- **Work request**
Using the data that follows, give again word for word the lines between the one holding "right wrist: (59, 152)" and the one holding "left wrist: (118, 132)", inclusive. Omit the pictures.

- **Data records**
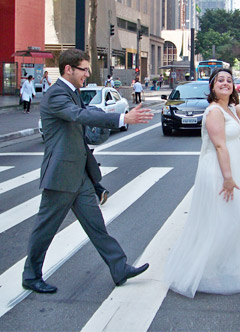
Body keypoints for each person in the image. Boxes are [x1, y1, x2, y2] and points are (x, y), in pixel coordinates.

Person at [22, 49, 154, 294]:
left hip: (79, 174)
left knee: (96, 225)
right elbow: (80, 115)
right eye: (84, 69)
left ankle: (118, 267)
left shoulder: (72, 93)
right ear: (68, 69)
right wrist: (122, 118)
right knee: (46, 228)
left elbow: (84, 119)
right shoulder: (56, 95)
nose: (87, 74)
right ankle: (31, 275)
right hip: (61, 175)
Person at [164, 68, 240, 297]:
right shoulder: (214, 112)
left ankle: (218, 265)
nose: (225, 83)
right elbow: (219, 145)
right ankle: (201, 269)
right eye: (220, 80)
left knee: (229, 219)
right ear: (212, 86)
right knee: (222, 221)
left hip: (230, 167)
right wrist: (228, 178)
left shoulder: (231, 109)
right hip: (218, 171)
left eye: (229, 80)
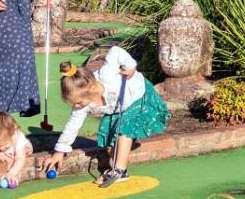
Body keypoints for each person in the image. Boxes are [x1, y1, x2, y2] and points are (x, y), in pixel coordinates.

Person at [40, 47, 169, 187]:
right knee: (108, 139)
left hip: (138, 97)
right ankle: (117, 165)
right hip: (119, 109)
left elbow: (115, 51)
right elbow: (72, 126)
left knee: (125, 127)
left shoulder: (107, 75)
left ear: (90, 90)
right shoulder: (83, 104)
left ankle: (120, 171)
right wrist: (59, 152)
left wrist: (130, 67)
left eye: (78, 102)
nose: (76, 106)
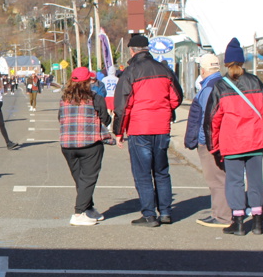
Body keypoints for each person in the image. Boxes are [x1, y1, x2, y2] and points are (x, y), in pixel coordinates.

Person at [204, 38, 263, 236]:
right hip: (256, 140)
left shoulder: (221, 86)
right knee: (255, 180)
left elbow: (212, 120)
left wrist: (214, 145)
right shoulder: (256, 82)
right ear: (242, 61)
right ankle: (258, 221)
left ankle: (238, 222)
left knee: (235, 181)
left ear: (226, 63)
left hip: (232, 142)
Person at [112, 34, 184, 227]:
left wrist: (118, 132)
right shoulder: (164, 69)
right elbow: (177, 97)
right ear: (147, 48)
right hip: (161, 126)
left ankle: (149, 214)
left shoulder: (131, 72)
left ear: (132, 50)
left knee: (143, 174)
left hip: (139, 127)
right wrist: (164, 110)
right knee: (161, 171)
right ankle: (166, 212)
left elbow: (122, 105)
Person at [59, 67, 111, 226]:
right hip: (90, 143)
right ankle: (78, 213)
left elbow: (60, 117)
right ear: (87, 81)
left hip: (68, 144)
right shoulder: (95, 98)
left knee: (80, 179)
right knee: (88, 178)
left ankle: (88, 208)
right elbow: (106, 119)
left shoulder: (64, 99)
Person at [184, 53, 230, 229]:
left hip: (211, 141)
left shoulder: (208, 88)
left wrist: (203, 141)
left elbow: (206, 117)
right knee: (222, 178)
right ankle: (219, 213)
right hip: (223, 138)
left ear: (203, 70)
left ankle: (222, 216)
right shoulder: (224, 83)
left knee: (216, 179)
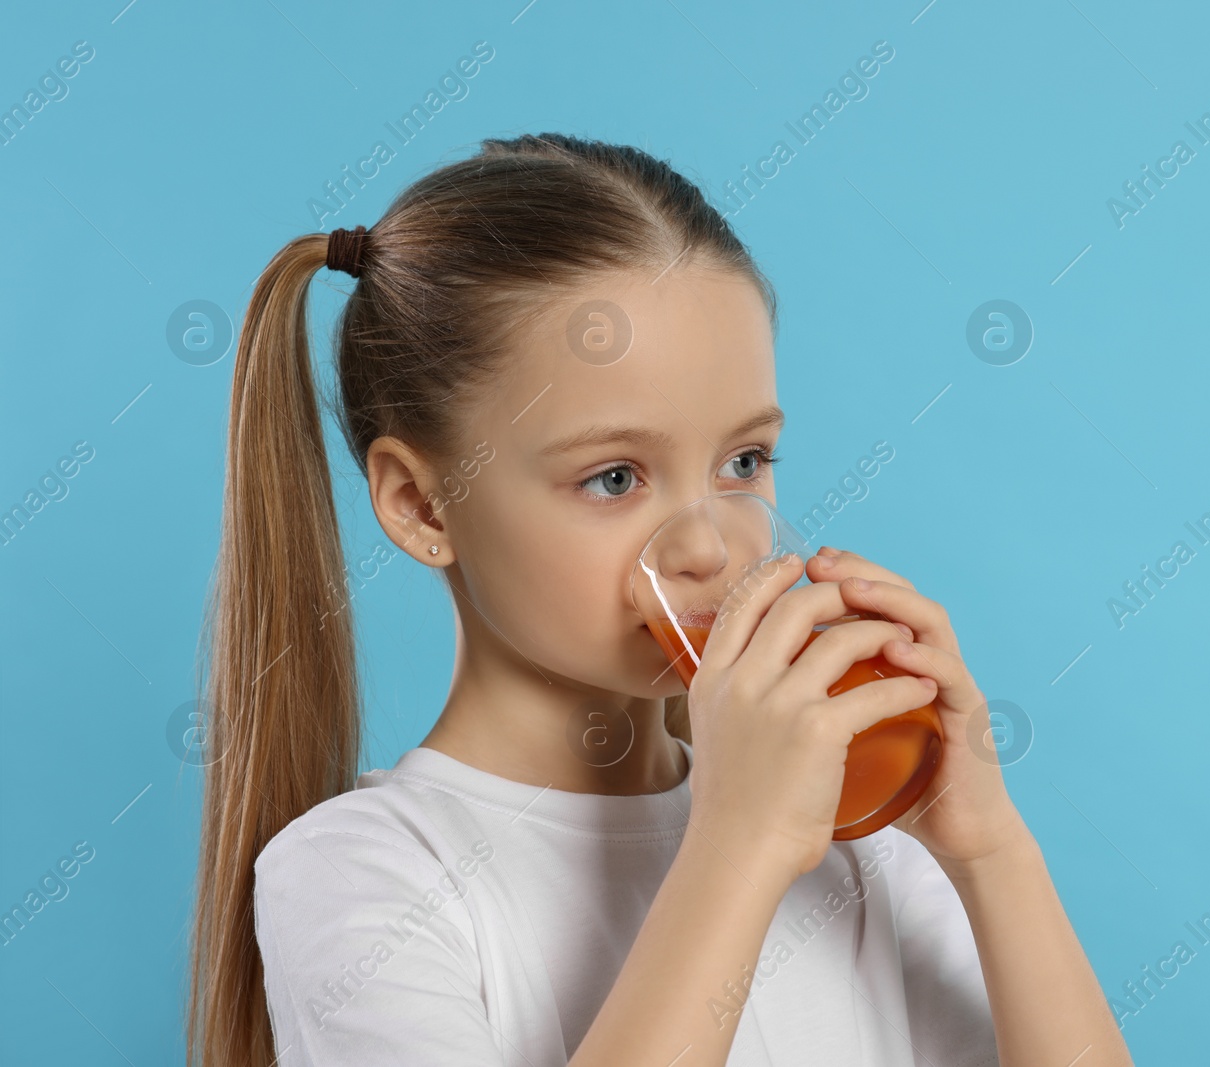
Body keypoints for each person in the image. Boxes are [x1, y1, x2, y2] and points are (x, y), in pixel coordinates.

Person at [185, 132, 1133, 1067]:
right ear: (423, 503)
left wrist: (991, 853)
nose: (709, 543)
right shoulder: (365, 875)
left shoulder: (859, 844)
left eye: (744, 461)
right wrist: (738, 847)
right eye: (613, 477)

- **Task solution**
right wrist: (59, 152)
left wrist: (130, 67)
left eye: (78, 102)
nose: (76, 106)
Body keypoints for each person in the image. Boxes are [x1, y1, x2, y2] and points are (x, y), in pixel coordinates.

Person at [204, 38, 263, 236]:
right hip: (256, 140)
left shoulder: (221, 86)
right knee: (255, 180)
left elbow: (212, 120)
left wrist: (214, 145)
right shoulder: (256, 82)
right ear: (242, 61)
right ankle: (258, 221)
left ankle: (238, 222)
left knee: (235, 181)
left ear: (226, 63)
left hip: (232, 142)
Person at [112, 34, 184, 227]:
left wrist: (118, 132)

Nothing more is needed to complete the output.